DATA UNDER STUDY.
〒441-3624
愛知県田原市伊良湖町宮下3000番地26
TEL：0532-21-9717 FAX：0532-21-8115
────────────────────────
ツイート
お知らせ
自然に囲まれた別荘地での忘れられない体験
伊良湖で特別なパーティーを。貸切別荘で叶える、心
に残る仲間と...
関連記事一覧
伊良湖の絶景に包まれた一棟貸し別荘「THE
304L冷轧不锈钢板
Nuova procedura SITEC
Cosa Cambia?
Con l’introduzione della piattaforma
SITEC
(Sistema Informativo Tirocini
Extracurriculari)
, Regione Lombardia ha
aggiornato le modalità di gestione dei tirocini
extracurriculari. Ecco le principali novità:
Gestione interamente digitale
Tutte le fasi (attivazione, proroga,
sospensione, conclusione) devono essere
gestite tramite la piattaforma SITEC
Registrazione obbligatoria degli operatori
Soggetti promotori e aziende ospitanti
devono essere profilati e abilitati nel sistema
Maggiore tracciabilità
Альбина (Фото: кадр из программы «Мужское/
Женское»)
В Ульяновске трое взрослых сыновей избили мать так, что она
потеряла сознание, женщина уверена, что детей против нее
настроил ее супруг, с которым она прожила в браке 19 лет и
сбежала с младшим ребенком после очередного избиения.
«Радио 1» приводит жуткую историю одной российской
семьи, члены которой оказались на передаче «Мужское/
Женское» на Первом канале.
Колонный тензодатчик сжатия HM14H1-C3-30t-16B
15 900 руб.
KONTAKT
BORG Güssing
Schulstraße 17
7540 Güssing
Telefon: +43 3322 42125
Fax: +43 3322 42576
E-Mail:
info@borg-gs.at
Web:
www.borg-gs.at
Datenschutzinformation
* * *
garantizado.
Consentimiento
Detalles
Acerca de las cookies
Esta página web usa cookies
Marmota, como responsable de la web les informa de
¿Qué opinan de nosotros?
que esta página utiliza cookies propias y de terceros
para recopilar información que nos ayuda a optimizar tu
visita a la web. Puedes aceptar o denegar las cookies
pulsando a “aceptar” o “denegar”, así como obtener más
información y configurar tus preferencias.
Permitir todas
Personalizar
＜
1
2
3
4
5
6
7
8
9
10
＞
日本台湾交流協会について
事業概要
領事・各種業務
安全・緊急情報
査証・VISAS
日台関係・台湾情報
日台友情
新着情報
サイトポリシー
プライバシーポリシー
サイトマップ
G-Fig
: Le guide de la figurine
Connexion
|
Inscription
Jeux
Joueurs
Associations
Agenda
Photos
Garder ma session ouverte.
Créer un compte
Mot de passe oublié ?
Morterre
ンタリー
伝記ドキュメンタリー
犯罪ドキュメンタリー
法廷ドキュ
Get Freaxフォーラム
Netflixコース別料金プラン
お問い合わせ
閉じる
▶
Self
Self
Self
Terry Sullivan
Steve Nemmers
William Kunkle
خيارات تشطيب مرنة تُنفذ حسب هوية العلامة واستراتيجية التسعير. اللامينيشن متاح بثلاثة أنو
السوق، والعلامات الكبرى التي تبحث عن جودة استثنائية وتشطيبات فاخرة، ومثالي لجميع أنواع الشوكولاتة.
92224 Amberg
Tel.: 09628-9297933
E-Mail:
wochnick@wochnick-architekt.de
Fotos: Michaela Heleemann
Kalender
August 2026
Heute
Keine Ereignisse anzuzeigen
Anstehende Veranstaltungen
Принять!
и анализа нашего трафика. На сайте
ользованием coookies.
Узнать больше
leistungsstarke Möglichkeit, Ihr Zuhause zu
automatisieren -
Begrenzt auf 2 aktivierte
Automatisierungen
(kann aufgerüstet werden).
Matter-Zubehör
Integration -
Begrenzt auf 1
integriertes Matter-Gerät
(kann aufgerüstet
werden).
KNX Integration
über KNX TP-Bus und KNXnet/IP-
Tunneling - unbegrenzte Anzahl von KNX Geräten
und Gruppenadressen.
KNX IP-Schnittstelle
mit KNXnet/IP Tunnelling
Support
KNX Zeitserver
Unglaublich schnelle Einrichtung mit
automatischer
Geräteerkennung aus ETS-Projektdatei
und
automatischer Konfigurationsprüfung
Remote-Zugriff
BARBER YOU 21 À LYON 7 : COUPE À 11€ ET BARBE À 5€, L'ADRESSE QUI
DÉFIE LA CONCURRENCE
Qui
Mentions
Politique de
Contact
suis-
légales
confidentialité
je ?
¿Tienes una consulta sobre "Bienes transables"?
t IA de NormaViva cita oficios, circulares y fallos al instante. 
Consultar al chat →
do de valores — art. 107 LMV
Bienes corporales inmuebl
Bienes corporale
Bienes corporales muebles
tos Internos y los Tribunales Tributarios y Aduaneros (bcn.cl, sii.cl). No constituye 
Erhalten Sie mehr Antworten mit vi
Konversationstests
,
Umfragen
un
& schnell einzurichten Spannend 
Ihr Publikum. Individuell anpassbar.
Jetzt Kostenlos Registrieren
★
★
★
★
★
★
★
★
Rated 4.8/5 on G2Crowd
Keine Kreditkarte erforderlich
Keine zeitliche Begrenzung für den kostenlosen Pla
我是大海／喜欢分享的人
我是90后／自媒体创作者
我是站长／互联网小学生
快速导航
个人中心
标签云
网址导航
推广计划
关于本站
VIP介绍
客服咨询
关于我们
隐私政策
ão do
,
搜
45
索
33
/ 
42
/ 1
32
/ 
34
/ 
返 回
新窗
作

EXERCISE GOAL. Whenever a line of the material holds the word "essere", copy it out.

ANSWER TO THE PROBLEM.
sospensione, conclusione) devono essere
devono essere profilati e abilitati nel sistema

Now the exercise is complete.